● **Work order**
Return each line of the data below that contains the string "تنسيق".

Segment Start: Study material

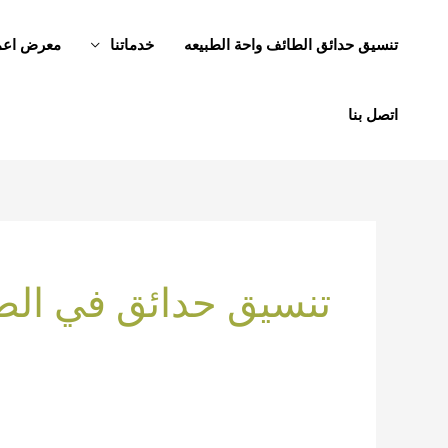
خطي
لى
تنسيق حدائق الطائف واحة الطبيعه
خدماتنا
معرض اعما
لمحتوى
اتصل بنا
تنسيق حدائق في الط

Segment End: Study material

● **Answer area**
تنسيق حدائق الطائف واحة الطبيعه
تنسيق حدائق في الط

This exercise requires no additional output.